According to him, “The essence of the 2014 Confab was to encourage a healthy conversation among the populace, address the queries agitating the mind of Nigerians and mend fences, where possible. As at that time, it was obvious that the ethnic nationalities were singing discordant tunes on the state of the nation and future of the country.

“The widening fault lines posed a clear threat to the stability and existence of our dear nation. In responding to the yearnings of the people, my administration inaugurated the conference to provide the opportunity for Nigerians to discuss their issues and agree on the way forward.

“My message to the conference was very clear; that they could discuss everything, save for the sovereignty of our great country, Nigeria. I believe, like most Nigerians, that we are better off as one united country.”

Jonathan argued that the ethnic diversity and population of the country could be deployed to enhance its economic development and relevance in the global scheme of things, adding that on the contrary, disintegration into smaller fragments would diminish the status of Nigeria and its standing in the world.

Expatiating further on why he could not implement the recommendations of the report as being canvassed by some people, he said his feeling was either those people did not understand the political environment at that time, the length of time it would take to implement the report of a conference like that or probably were just playing politics with such an important matter.

He said those knowledgeable about the processes of constitutional reforms would know that to implement the confab report, a number of alterations would be made in the constitution, which would require the involvement of the National Assembly and state assemblies.

Continuing, he said, “Such elaborate review couldn’t have been possible at that time, because by the time the report was submitted in August 2014, we were already on the verge of a general election.

“It is also important to point out that at that time, the speaker of the House of representatives, Rt Hon Aminu Waziri Tambuwal, who was a member of my party, the Peoples Democratic Party (PDP), had already moved out, with some members, to the opposition party.
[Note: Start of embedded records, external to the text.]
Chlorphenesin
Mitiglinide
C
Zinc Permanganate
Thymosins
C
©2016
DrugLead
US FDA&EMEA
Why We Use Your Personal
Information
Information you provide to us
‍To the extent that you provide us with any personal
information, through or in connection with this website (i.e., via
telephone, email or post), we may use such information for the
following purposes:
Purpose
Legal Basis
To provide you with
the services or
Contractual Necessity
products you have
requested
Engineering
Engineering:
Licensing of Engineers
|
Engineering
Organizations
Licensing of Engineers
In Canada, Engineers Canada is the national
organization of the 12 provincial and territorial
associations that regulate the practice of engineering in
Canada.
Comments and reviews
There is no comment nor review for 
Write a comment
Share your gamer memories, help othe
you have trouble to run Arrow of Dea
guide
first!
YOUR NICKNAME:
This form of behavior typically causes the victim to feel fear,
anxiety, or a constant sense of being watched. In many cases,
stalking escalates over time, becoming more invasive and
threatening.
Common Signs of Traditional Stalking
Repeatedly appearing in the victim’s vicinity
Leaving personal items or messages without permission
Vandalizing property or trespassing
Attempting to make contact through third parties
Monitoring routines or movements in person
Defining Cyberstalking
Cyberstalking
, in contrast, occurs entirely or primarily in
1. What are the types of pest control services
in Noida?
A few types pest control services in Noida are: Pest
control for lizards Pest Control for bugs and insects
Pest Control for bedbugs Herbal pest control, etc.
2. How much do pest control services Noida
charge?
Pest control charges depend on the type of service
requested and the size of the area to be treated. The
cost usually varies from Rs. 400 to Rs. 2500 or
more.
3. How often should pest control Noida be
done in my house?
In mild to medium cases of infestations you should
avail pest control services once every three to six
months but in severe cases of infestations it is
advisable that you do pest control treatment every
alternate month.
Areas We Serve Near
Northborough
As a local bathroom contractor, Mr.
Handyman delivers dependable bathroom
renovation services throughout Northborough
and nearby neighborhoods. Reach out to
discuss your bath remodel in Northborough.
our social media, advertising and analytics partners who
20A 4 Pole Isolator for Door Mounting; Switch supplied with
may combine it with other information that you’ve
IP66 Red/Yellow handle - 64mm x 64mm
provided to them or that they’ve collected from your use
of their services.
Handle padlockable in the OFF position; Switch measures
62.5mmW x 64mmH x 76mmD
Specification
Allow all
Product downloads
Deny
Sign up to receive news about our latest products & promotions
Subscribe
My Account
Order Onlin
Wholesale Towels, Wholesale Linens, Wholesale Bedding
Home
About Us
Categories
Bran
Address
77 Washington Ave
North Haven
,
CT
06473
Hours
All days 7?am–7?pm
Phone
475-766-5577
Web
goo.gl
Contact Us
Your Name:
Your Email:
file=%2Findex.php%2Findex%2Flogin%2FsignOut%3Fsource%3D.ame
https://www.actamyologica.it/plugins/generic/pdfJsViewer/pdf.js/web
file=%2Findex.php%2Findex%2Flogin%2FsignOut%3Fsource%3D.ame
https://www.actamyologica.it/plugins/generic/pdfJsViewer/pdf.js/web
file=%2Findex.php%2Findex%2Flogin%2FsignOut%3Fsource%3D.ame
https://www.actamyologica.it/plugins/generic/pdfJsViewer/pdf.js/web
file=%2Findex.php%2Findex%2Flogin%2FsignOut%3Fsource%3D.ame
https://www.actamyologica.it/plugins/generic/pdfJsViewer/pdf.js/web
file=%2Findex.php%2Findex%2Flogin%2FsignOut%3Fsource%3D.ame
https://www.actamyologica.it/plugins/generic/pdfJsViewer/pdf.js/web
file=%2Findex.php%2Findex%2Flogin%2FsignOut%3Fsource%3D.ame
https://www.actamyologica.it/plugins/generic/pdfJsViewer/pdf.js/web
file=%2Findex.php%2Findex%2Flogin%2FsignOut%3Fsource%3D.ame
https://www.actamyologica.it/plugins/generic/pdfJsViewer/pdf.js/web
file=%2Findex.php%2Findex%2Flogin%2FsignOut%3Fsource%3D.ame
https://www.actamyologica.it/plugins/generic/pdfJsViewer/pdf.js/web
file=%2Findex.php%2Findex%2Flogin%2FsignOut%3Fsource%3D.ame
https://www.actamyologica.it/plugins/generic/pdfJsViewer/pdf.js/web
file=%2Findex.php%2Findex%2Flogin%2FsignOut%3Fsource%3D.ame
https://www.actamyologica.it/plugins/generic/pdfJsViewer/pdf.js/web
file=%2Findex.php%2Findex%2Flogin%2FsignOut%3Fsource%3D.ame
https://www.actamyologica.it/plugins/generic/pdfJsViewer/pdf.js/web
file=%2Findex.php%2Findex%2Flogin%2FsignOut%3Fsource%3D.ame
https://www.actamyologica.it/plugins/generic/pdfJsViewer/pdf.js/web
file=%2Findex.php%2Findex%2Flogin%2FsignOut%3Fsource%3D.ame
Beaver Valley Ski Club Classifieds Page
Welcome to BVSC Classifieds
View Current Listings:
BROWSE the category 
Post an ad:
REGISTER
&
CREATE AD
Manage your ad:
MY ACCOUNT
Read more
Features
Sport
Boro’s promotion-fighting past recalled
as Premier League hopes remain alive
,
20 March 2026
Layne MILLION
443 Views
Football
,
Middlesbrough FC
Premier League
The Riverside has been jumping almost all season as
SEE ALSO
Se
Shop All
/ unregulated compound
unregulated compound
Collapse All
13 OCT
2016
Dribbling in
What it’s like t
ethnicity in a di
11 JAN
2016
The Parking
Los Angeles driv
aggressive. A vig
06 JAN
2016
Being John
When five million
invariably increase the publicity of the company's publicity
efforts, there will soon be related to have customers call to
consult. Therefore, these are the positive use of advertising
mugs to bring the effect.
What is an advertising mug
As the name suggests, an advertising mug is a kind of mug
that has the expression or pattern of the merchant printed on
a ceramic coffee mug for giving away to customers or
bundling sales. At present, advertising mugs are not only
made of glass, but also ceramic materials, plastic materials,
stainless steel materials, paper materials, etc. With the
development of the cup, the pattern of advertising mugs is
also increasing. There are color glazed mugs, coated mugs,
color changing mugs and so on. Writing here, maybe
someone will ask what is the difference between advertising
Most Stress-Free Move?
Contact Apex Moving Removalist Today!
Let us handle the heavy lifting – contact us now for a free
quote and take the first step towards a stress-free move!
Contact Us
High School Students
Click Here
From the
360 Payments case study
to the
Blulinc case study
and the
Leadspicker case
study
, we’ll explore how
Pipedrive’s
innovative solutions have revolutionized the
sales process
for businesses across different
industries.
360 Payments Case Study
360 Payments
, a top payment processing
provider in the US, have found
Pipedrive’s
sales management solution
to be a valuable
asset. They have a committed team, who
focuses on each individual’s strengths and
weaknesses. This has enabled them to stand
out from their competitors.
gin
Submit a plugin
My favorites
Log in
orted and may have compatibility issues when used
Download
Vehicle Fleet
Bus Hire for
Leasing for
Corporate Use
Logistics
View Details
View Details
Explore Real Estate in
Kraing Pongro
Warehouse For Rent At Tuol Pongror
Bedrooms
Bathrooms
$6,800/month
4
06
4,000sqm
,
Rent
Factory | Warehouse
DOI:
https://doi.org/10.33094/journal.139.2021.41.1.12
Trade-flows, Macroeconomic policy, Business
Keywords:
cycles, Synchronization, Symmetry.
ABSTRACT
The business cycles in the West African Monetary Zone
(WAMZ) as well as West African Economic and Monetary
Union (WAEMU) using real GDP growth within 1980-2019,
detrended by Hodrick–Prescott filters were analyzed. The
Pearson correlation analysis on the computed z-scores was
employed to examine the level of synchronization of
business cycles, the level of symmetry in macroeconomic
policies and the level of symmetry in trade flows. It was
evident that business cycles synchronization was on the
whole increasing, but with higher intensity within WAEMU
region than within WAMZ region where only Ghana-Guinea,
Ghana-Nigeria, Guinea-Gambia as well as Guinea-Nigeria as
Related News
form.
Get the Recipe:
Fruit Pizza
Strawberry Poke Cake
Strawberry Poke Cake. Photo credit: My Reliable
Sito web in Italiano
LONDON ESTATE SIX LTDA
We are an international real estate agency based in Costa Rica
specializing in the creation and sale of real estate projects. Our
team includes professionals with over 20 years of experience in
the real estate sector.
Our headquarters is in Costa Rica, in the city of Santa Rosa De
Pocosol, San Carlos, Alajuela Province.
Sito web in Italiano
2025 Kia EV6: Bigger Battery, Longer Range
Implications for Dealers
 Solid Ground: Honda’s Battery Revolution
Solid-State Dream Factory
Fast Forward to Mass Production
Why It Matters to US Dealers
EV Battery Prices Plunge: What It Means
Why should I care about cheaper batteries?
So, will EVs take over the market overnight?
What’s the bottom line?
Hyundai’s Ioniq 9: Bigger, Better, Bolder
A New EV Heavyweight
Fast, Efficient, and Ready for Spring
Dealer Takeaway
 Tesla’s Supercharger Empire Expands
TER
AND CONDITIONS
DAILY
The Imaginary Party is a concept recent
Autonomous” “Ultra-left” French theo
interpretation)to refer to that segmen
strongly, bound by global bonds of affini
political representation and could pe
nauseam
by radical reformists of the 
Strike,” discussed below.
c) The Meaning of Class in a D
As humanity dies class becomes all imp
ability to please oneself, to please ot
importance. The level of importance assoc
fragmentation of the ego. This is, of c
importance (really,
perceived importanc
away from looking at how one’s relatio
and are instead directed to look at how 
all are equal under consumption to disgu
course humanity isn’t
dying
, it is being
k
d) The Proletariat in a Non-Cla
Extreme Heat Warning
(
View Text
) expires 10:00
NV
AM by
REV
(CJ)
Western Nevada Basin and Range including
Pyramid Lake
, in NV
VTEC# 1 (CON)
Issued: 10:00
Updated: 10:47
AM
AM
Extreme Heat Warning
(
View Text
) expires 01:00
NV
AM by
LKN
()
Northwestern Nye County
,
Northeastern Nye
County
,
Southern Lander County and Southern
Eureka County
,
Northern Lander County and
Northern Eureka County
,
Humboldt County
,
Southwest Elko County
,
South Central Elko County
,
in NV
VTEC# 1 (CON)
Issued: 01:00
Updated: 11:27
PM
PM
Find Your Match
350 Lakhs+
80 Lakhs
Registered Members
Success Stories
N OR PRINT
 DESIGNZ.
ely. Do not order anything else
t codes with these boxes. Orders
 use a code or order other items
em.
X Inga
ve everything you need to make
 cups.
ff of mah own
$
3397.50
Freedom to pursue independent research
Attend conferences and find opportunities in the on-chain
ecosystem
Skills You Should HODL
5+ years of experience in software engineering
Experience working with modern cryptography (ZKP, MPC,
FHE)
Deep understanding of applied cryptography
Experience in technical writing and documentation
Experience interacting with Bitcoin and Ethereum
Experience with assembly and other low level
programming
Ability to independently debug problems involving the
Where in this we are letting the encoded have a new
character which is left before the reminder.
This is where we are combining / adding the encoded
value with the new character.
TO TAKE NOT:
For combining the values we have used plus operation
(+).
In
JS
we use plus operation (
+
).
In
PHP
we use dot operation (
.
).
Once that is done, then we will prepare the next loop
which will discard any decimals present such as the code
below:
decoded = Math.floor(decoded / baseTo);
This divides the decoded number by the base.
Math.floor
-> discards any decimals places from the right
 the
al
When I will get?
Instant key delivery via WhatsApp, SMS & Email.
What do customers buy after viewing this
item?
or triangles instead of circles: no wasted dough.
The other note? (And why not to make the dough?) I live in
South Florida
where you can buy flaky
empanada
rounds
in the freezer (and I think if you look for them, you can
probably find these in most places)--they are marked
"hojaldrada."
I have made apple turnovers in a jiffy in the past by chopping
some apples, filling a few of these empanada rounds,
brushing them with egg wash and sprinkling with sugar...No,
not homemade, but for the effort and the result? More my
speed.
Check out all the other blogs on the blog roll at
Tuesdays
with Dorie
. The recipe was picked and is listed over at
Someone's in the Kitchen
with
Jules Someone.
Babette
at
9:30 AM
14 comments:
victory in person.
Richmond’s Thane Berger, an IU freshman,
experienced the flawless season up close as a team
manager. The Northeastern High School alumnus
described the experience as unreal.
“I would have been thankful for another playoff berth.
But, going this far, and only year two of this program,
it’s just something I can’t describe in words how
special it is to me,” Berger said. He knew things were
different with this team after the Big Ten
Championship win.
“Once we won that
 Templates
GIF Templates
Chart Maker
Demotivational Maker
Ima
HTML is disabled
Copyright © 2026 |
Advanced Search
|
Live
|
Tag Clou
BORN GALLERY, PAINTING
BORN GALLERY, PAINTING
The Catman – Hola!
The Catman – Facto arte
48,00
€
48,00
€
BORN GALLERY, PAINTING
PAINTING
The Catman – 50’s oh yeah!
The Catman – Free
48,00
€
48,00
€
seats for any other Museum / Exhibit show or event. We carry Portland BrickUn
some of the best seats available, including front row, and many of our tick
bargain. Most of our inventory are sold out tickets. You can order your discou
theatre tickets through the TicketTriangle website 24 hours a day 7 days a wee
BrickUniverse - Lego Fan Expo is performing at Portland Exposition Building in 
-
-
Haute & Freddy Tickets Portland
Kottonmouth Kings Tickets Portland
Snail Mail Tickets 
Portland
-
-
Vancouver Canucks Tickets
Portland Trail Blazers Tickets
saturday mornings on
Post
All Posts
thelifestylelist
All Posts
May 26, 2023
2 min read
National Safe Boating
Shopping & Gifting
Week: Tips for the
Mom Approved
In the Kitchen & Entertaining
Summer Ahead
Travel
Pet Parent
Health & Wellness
“When you know that your parliament is under that kind of situation, it would have been imprudent on my own part to take such a precious document, which I consider as crucial to our development yearnings, to a parliament that would not give it due consideration.”

The former President added that the report and the outcome of the conference would continue to generate interest and debates with people approaching the discourse from the viewpoints of their beliefs, sectional sentiments, political orientation, and ideological persuasion.

Also, speaking at the event, former Senior Special Assistant to President Muhammadu Buhari on Niger Delta Affairs, Ita Enang, said the Buhari administration must do everything possible to see to the implementation of report of the 2014 National Conference.

According to the authors, the book was written by the two insiders at the conference for people to understand the vision of the Confab, designed to give the people a bird’s eye view of the document at a time the country was preparing for the next general election.